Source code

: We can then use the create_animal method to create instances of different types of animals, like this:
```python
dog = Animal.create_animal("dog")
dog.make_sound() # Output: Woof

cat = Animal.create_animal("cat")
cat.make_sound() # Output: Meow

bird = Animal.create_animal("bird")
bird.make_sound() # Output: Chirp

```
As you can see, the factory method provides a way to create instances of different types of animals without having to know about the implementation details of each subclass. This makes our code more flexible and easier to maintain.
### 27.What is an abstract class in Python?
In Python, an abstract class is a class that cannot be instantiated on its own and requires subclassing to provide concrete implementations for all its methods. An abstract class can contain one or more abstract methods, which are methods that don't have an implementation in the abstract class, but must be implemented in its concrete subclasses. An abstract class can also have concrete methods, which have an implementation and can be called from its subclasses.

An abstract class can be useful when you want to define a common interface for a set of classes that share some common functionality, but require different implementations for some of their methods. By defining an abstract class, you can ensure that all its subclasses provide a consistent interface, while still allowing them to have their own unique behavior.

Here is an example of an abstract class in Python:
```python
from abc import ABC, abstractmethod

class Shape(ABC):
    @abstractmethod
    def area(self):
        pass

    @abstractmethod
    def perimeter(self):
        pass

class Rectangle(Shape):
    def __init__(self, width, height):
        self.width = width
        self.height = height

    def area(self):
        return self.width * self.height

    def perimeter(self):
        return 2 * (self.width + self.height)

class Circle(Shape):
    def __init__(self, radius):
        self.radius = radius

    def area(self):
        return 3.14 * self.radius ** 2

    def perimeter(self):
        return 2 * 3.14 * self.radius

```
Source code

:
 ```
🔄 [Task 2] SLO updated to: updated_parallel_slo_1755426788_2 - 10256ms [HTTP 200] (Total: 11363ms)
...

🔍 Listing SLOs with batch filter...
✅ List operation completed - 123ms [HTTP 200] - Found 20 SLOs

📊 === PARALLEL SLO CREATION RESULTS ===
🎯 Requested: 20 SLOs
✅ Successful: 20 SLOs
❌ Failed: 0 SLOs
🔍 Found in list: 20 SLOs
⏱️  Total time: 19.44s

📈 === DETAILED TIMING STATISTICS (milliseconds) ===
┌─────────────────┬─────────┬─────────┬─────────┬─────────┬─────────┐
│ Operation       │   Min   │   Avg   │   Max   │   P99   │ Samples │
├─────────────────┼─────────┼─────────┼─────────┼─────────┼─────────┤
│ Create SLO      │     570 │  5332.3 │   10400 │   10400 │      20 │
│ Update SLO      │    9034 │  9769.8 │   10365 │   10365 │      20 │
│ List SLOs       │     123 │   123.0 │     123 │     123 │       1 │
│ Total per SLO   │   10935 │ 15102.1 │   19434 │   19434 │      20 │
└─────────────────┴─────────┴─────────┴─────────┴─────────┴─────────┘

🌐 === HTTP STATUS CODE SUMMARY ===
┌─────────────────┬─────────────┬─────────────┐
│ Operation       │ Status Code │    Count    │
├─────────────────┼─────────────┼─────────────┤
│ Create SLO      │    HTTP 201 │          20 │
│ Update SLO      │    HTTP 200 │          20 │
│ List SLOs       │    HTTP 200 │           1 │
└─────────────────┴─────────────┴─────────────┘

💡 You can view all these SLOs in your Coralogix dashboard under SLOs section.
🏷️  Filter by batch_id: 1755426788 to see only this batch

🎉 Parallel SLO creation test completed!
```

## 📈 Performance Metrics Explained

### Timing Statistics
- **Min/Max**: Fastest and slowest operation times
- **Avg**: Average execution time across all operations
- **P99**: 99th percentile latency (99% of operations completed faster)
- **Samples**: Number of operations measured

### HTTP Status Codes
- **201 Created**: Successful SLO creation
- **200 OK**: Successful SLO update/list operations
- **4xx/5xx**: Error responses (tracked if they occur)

---

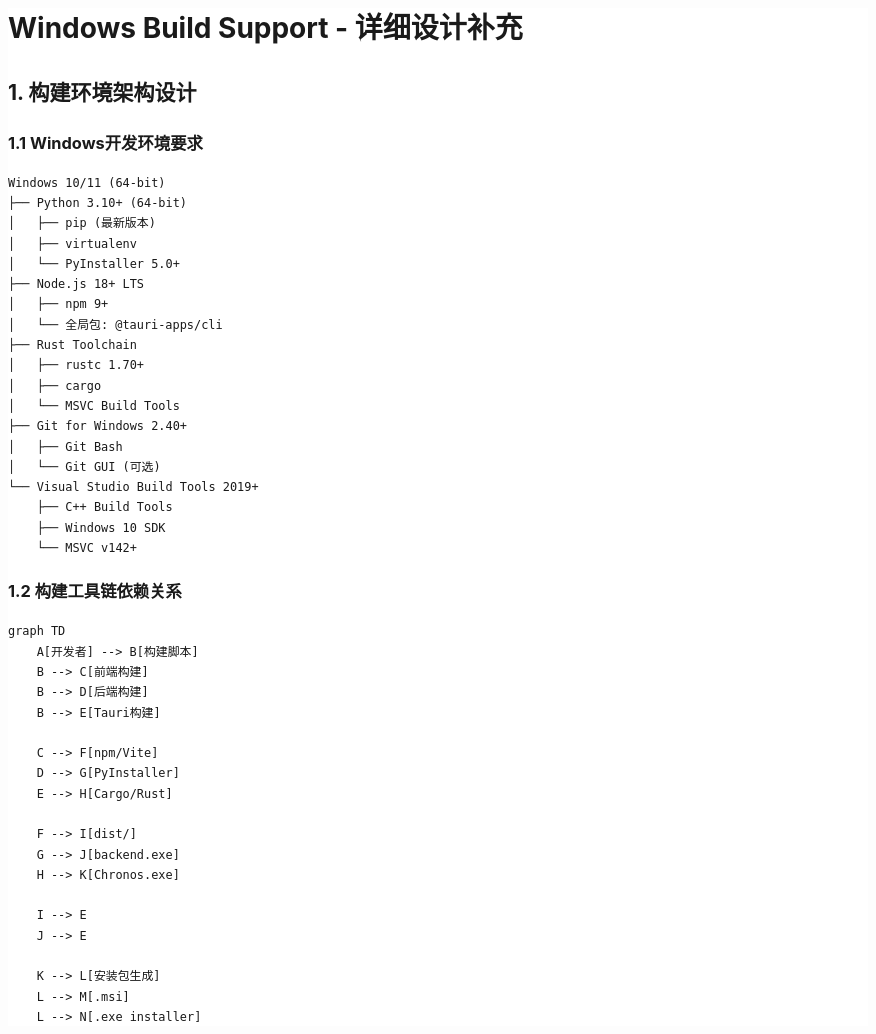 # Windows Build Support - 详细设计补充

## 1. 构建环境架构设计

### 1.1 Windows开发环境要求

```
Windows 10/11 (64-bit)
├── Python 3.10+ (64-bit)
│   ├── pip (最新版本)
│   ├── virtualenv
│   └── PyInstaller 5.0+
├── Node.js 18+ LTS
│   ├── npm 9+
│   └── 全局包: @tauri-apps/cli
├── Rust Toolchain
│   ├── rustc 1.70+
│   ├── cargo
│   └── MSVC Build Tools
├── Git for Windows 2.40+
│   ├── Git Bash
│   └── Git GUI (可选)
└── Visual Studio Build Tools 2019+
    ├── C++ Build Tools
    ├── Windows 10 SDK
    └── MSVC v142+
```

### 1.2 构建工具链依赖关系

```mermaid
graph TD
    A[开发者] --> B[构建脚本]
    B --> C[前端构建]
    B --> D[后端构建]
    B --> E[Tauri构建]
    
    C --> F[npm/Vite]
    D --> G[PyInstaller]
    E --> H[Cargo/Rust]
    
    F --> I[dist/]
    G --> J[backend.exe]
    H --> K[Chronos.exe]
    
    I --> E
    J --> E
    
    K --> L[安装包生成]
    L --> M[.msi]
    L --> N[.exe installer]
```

...

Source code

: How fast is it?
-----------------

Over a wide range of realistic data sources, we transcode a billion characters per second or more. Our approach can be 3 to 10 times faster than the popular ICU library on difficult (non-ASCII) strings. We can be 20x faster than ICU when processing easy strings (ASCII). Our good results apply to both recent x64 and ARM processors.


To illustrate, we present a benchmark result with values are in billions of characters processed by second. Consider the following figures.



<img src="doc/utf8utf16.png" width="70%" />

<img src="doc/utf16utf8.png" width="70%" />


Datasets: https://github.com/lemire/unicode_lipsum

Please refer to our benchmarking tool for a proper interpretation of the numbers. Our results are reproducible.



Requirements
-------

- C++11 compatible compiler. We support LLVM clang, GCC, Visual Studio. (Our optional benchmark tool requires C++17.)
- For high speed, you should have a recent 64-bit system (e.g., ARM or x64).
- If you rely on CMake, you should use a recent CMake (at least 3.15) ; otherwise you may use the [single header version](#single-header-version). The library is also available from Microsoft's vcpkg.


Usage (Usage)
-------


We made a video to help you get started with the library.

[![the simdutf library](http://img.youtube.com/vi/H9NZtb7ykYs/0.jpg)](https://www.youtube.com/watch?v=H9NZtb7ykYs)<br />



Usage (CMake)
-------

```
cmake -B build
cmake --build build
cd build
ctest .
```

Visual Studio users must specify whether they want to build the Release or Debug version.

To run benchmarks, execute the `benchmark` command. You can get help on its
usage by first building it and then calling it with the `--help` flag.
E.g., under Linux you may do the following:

▶ AIM OF THE EXERCISE:
All lines in the listing above between the line with "To run benchmarks, execute" and the line with "E.g., under Linux", inclusive, should be set down exactly, and no line outside that range.

▶ EXPECTED OUTPUT:
To run benchmarks, execute the `benchmark` command. You can get help on its
usage by first building it and then calling it with the `--help` flag.
E.g., under Linux you may do the following:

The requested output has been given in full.